Semir Ataullah
Lübnanlı gazeteci - yazar
TT

Duvarlar kralı

Netanyahu, hükümetinin İsrail'in etrafına 550 kilometrelik bir duvar inşa edeceğini duyurdu. Haftalar önce, Lübnan ile arasındaki Mavi Hat boyunca zaten bir duvar inşa etmişti. Gazze ve Batı Şeria'da da duvarlar var. Ve bu duvarların içinde daha fazla duvar inşa edilecek. Bu zihniyet yeni değil. Eriha surları tarihteki en eski surlardı. Ve korku hem o duvarların içinde hem de dışında İsrailoğullarının peşini bırakmıyor.

Dünya medeniyetlerinde, duvarlar ve surlar hiçbir zaman ebedi yaşamamışlardır. Son örnek Berlin Duvarı'ydı. Çöktü ve onunla birlikte tüm komünist dünya da çöktü. Netanyahu ve yandaşları, İsrail'in doğuşuyla birlikte doğan büyük psikolojik duvara sıkıca kapatılmış bir beton duvar daha eklemek istiyorlar. Savaştan sonra mecazi olarak Doğu Avrupa'yı saran ve yine çöken Demir Perde gibi bir şey istiyorlar.

Netanyahu İsraili bundan çok daha iyi bir teklifi reddetmişti. Yaser Arafat bunu “cesurların barışı” diye adlandırmıştı. İzak Rabin’in elini sıkmış ve Bill Clinton'ı kucaklamıştı. Şimon Peres ile Ortadoğu'da bir “ortak refah”tan bahsetmişti. Ama Eriha grubu gerçek niyetini göstermekte hiç gecikmedi. Bu sefer Filistinli direniş savaşçılarını değil, İzak Rabin'i hedef alan bir suikastçı gönderdi. İnsanların o olayla ilgili en çok hatırladığı şey, Rabin'in dul eşi Leah'ın Netanyahu ile görüşmeyi veya taziyelerini kabul etmeyi reddetmesidir. Ardından yapılan seçimlerde Netanyahu'nun destekçileri onu “İsrail Kralı” diye selamladı. O zamandan beri savaş çağrıları sadece yoğunlaştı. İsrail Kralı barış hakkında tek bir kelime bile etmedi.
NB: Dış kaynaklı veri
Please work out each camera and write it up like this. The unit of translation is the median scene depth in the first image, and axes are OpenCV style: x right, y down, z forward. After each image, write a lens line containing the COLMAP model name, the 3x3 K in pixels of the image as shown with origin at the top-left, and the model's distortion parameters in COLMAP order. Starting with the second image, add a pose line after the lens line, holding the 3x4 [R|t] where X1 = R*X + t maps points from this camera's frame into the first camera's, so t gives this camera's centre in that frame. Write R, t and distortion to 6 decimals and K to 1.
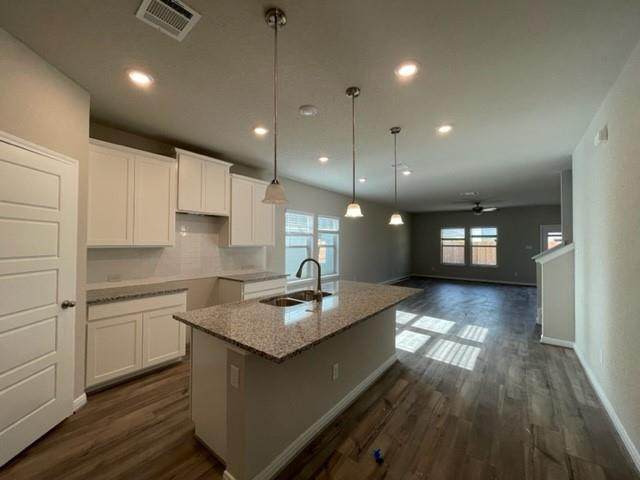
lens RADIAL K [[254.6, 0, 318.0], [0, 254.6, 238.6], [0, 0, 1]] dist [-0.004467, -0.001248]
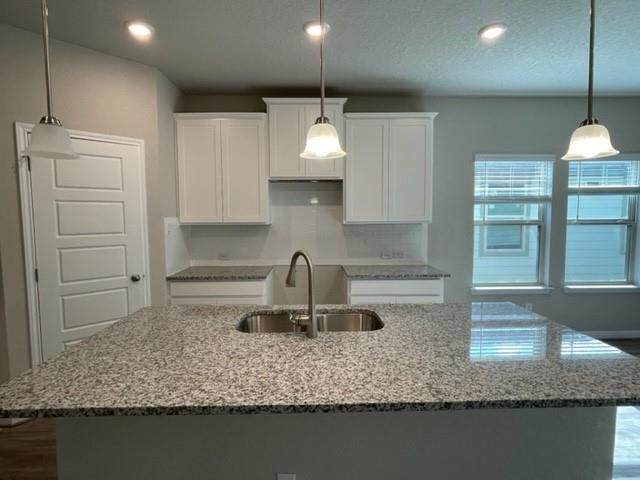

Tüm Arap girişimlerini küçümsedi ve Gazze'yi yok etmeye çalıştı. Mısır'da başka bir trajedi yaratarak trajediyi yaymaya çalıştı. Tarihteki ilk Suriye açılımını düşmanlık, kibir ve küçümsemeyle karşıladı.

Dünya, 1967 Arap-İsrail Savaşı'nda İsrail'e en büyük zaferi, Araplara da en büyük yenilgiyi yaşatan İzak Rabin gibi bir adamın öldürülmesinin anlamının daha çok farkında olmalıydı. Ardından barışı savunan herkese bir uyarı olarak, batıl inançları yayan bir keskin nişancıyı göreve getirdiler. Şimdi inşa edilecek olan büyük sur, İsrail'i korumayacak, onun için büyük bir hapishaneye dönüşecek. Onu koruyacak olan, Filistin halkının hakları ve insan vicdanının sesine kulak vermektir. Aksi takdirde, sadece bir başka surlar labirentinden ibaret kalacaktır.